* Exercise *
Set down every line of the data, unchanged and complete.

* Data section *
☆ ☆ ☆ ☆

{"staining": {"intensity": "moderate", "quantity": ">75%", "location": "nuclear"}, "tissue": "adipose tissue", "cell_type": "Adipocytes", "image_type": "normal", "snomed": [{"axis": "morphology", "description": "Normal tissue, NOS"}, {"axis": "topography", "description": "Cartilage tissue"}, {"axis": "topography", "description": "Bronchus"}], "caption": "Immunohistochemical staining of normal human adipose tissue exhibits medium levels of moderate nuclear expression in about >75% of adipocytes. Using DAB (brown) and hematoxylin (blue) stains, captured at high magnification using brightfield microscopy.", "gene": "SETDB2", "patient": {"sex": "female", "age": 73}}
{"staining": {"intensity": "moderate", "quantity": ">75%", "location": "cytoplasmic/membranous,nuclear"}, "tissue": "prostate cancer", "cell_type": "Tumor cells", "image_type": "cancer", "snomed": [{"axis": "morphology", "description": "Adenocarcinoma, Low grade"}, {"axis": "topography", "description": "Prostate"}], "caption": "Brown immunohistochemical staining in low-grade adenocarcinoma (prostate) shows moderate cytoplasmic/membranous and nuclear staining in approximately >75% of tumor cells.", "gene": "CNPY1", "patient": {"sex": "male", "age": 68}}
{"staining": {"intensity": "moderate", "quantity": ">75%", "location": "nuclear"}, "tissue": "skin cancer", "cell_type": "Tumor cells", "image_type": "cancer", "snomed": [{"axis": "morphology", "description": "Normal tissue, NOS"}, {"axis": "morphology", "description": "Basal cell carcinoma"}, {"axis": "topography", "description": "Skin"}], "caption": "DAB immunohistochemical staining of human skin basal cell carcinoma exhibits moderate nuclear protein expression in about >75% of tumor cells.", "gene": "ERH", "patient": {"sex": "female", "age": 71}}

☆ ☆ ☆ ☆

* Output for this task *
{"staining": {"intensity": "moderate", "quantity": ">75%", "location": "nuclear"}, "tissue": "adipose tissue", "cell_type": "Adipocytes", "image_type": "normal", "snomed": [{"axis": "morphology", "description": "Normal tissue, NOS"}, {"axis": "topography", "description": "Cartilage tissue"}, {"axis": "topography", "description": "Bronchus"}], "caption": "Immunohistochemical staining of normal human adipose tissue exhibits medium levels of moderate nuclear expression in about >75% of adipocytes. Using DAB (brown) and hematoxylin (blue) stains, captured at high magnification using brightfield microscopy.", "gene": "SETDB2", "patient": {"sex": "female", "age": 73}}
{"staining": {"intensity": "moderate", "quantity": ">75%", "location": "cytoplasmic/membranous,nuclear"}, "tissue": "prostate cancer", "cell_type": "Tumor cells", "image_type": "cancer", "snomed": [{"axis": "morphology", "description": "Adenocarcinoma, Low grade"}, {"axis": "topography", "description": "Prostate"}], "caption": "Brown immunohistochemical staining in low-grade adenocarcinoma (prostate) shows moderate cytoplasmic/membranous and nuclear staining in approximately >75% of tumor cells.", "gene": "CNPY1", "patient": {"sex": "male", "age": 68}}
{"staining": {"intensity": "moderate", "quantity": ">75%", "location": "nuclear"}, "tissue": "skin cancer", "cell_type": "Tumor cells", "image_type": "cancer", "snomed": [{"axis": "morphology", "description": "Normal tissue, NOS"}, {"axis": "morphology", "description": "Basal cell carcinoma"}, {"axis": "topography", "description": "Skin"}], "caption": "DAB immunohistochemical staining of human skin basal cell carcinoma exhibits moderate nuclear protein expression in about >75% of tumor cells.", "gene": "ERH", "patient": {"sex": "female", "age": 71}}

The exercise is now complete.